Text section
In [1]:
import os
import requests
import re

import logging

from textblob import TextBlob
import nltk
from nltk.sentiment.vader import SentimentIntensityAnalyzer
from nltk.corpus import stopwords
from nltk.tokenize import sent_tokenize, word_tokenize
from nltk.stem import WordNetLemmatizer


from transformers import pipeline
from selenium import webdriver
from selenium.webdriver.chrome.options import Options
from selenium.common.exceptions import TimeoutException
from selenium import webdriver
from selenium.webdriver.chrome.service import Service

import finnhub
from dotenv import load_dotenv
from pathlib import Path    
import numpy as np
import pandas as pd
import datetime
from bs4 import BeautifulSoup
import sys
import time
from sklearn.feature_extraction.text import TfidfVectorizer
from sklearn.metrics.pairwise import cosine_similarity
import warnings
sys.path.append('../') # Change the python path at runtime
warnings.filterwarnings('ignore', category=pd.errors.SettingWithCopyWarning)

# Self-created modules
from src.utils import path as path_yq

load_dotenv()

SUBJECTIVITY_API_KEY = os.environ.get('SUBJECTIVITY_API_KEY')
POLARITY_API_KEY = os.environ.get('POLARITY_API_KEY')
INTENSITY_API_KEY = os.environ.get('INTENSITY_API_KEY')

Data section
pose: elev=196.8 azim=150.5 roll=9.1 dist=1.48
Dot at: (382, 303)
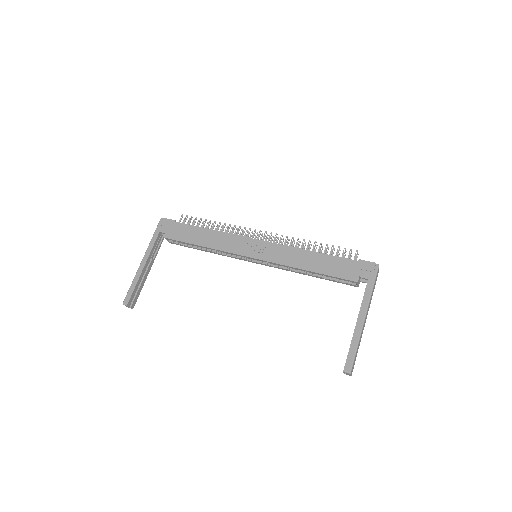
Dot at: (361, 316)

...

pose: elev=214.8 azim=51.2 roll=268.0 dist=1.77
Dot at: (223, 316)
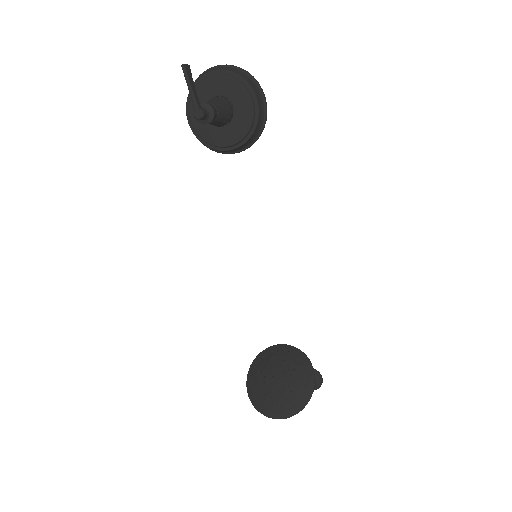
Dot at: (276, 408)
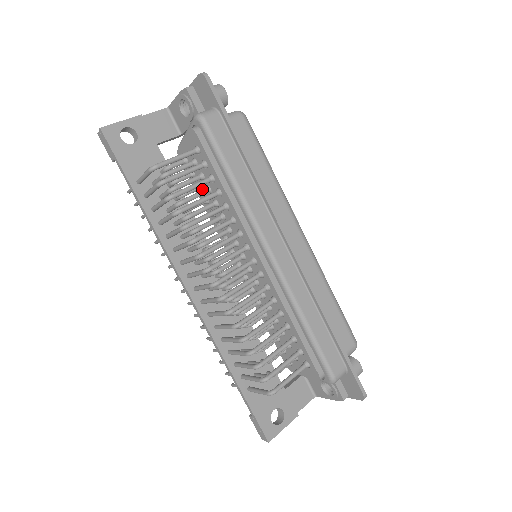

Exercise requirements
1. Answer these questions about the code cell:
(a) Under what alias is path from src.utils imported?
(b) What category of warning is passed to warnings.filterwarnings?
(c) Which three environment variables are read with os.environ.get?
2. Swap "path_yq" for "utils_path" in the code cell, and write out the stretch from "# Self-created modules" through "POLARITY_API_KEY = os.environ.get('POLARITY_API_KEY')".

Response list
1.
(a) path_yq
(b) pd.errors.SettingWithCopyWarning
(c) SUBJECTIVITY_API_KEY, POLARITY_API_KEY and INTENSITY_API_KEY

2.
# Self-created modules
from src.utils import path as utils_path

load_dotenv()

SUBJECTIVITY_API_KEY = os.environ.get('SUBJECTIVITY_API_KEY')
POLARITY_API_KEY = os.environ.get('POLARITY_API_KEY')